Qualtrics filed to go public at a $14.4 billion valuation, after spinning off of tech behemoth SAP. The company is expected to go public sometime in January or February of 2021, under the ticker ‘XM.’ Is this yet another hot cloud software company you’ll have the urge to invest in?
Why does this Matter?
Qualtrics started off as a family business, but SAP bought it in 2018 for $8 billion. After the IPO, SAP will retain an 80% ownership stake in Qualtrics.
Qualtrics sells software that helps businesses measure how customers use their products, so the business can improve its offerings. The firm aims to take advantage of the surging demand for high-growth cloud software companies (think of Zoom, Twilio, Snowflake, and Datadog). The company believes that there is a $60 billion annual addressable market for its current product.
Learn more about what Qualtrics does, and why SAP paid $8 billion for it in 2018.
According to the filing, Qualtrics racked up revenue of $401.9 million in 2018, and $591.2 million for 2019 respectively- representing a year-over-year growth of 47%.

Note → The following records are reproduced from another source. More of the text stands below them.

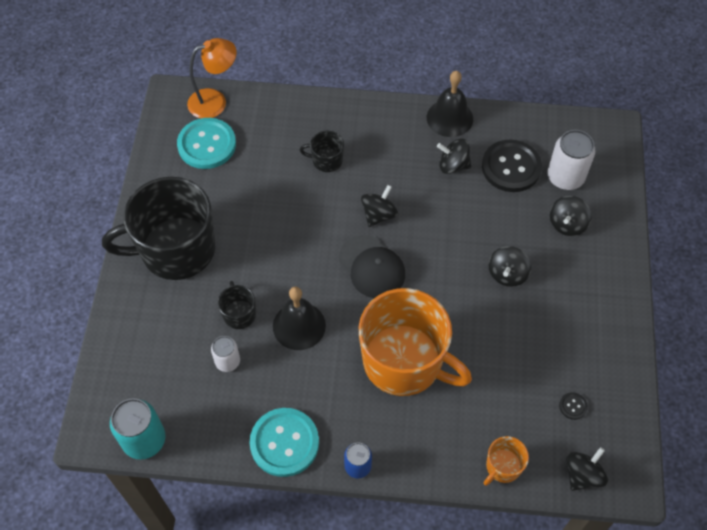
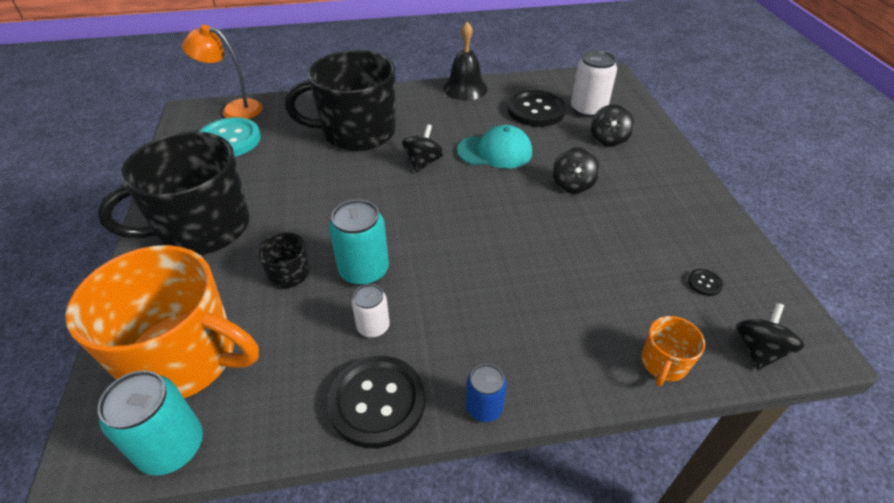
camera: 15 degrees left, 15 degrees down
orange lamp [187,38,237,118] -> orange lamp turned 135 degrees counterclockwise [182,25,262,119]
white can [211,336,240,372] -> white can moved to [352,284,390,338]
turquoise button [249,408,319,477] -> black button [327,356,425,448]
black bell [273,287,326,350] -> turquoise can [329,199,389,286]
black mug [300,131,344,172] -> black mug [285,50,396,151], size x2.34
black cap [339,235,405,298] -> none
orange mug [359,288,472,396] -> orange mug moved to [65,245,259,398]
black spinning top [437,138,471,174] -> none
none -> turquoise cap [457,125,532,169]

At its current IPO target valuation of $14.4 billion, Qualtrics is priced as if the stock appreciated 80% in the last two years. Rookie numbers, compared to some cloud peers like Zoom and Snowflake, who tripled or quadrupled this year. Based on the recent IPOs in this sector, retail traders will most likely have to pay a hefty premium to get a piece of this stock when it finally IPOs.
-By Raymond Kanyo
Top Investment Story #2: How Did We Do Without Theaters
What is Happening?
AT&T’s Warner Media released “Wonder Woman 1984” over the holidays. It was the firm’s first experiment with releasing a new title both in theaters, and via its streaming service ‘HBO Max.’
Why does this Matter?
As a result of this hybrid model, Wonder Woman set a pandemic-box office record of $16.7M. That is the headline AT&T is pushing for, however, the more impactful metric would be how many HBO Max subscribers streamed the premier.
AT&T has been expectedly vague with these numbers. The firm reported that approximately half of its retail subscribers, or about 3.5M households, streamed the movie on Christmas day. Retail subscribers only account for those who pay for HBO Max outside of their current cable package though. Some have speculated that this number alone would indicate that “Wonder Woman 1984” shattered its numbers from the “Woman Woman” movie of 2017.
Disney and Pixar also premiered “Soul” on Disney+ this week. Investors and analysts are still eagerly awaiting to hear the reports on their numbers. The film may have the potential to out-perform Wonder Woman, due to Disney+’s popularity, and the large target demographic of the film.
Theater chains and movie houses ought to be hopeful from this news. It is clear that there is a demand to enjoy new releases, and possibly return to theaters to do so? Although streaming services certainly captured box office audiences, it did not completely debilitate them. If firms such as AMC can last just a bit longer, perhaps they can survive the pandemic?
There was a lot of curiosity around how digital releases would impact new titles and traditional avenues of production. Although we have yet to get the whole picture, it appears that there is room for both to co-exist in the post-pandemic world.